Le début du film présente, avec une économie narrative efficace, le prototype du quadragénaire parisien (nommé Pierre... il n'est pas difficile de deviner, une fois que l'on a regardé le film, que le choix de ce prénom ne doit rien au hasard !), gagnant bien sa vie, très pointilleux dans son travail d'ingénieur dans la robotique, tiré à quatre épingles, avec une barbe poivre-sel très bien entretenue. Et on a même l'impression de sentir le parfum de luxe en supplément. Bref, la représentation parfaite d'une personne qui n'a pas à se plaindre sur le plan financier. Mais, à l'occasion d'un déplacement professionnel, notre protagoniste est attiré inexplicablement par une montagne, sans qu'il parvienne à comprendre lui-même pourquoi, s'improvise alpiniste et ne veut plus en quitter les pentes...
On est dans le profil du type qui, sous l'apparence de la réussite matérielle, est sûrement insatisfait de son existence, spirituellement et métaphysiquement. Passé l'intro rapide sur qui notre improvisé alpiniste est (ou plutôt était ou croyait être !), d'où il vient (pas géographiquement parlant, cela s'entend !), le tout prend son temps dans une première heure réaliste, bien aidé par les paysages montagneux. Avant que tout cela prenne un virage franc dans le fantastique, lors duquel le protagoniste se fond d'une manière physique, organique au corps minéral des lieux.

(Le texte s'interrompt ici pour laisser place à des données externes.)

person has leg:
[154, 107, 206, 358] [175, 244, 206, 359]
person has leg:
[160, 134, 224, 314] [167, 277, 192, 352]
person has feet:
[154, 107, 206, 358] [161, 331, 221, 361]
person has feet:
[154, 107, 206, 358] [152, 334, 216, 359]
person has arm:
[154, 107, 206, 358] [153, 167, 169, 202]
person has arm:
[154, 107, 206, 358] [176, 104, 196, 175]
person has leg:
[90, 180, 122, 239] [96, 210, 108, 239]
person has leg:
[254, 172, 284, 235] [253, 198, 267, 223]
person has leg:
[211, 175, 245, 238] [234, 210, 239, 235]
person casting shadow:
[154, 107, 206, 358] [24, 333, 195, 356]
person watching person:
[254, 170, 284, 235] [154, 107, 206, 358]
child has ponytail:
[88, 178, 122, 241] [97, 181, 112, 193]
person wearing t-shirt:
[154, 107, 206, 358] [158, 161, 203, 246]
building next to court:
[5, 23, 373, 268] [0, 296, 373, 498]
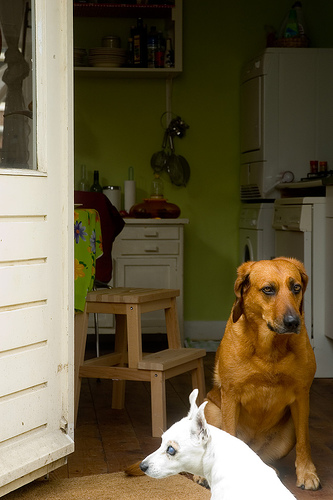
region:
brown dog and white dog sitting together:
[130, 248, 320, 498]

Si cette partie est prenante, car surprenante (et avec d'efficaces et impeccables effets spéciaux !), dans un premier temps, le fait qu'elle traîne inutilement sur deux sections, avec une interruption extérieure à la montagne au milieu, au lieu d'être fondue en une seule (ce qui aurait pu fonctionner plus efficacement, puisqu'il n'y aurait rien eu à ajouter que le spectateur n'avait pas déjà compris et aussi sur la consistance de cet "univers" fantastique !), provoque un léger ennui à force.
Sans m'étendre plus et en ayant essayé jusqu'ici de rester le plus vague possible pour ne pas trop spoiler, heureusement qu'il y a, par la suite, un brusque enchainement sur la restauratrice incarnée par Louise Bourgoin (que le spectateur et le protagoniste n'avaient fait que croiser jusqu'à ce moment de l'intrigue !). Cette dernière ajoute une touche de chaleur bienvenue dans un ensemble qui aurait pu paraître trop sec par son dépouillement ambigu et par le fait que c'était pour ainsi dire un film à un seul personnage.
Thomas Salvador, acteur principal, réalisateur et coscénariste, crée avec La Montagne, une œuvre, certes imparfaite, mais avec de l'audace, poussant à s'interroger sur ce que l'on a vu, à l'interpréter, qui reste à l'esprit bien après le générique de fin.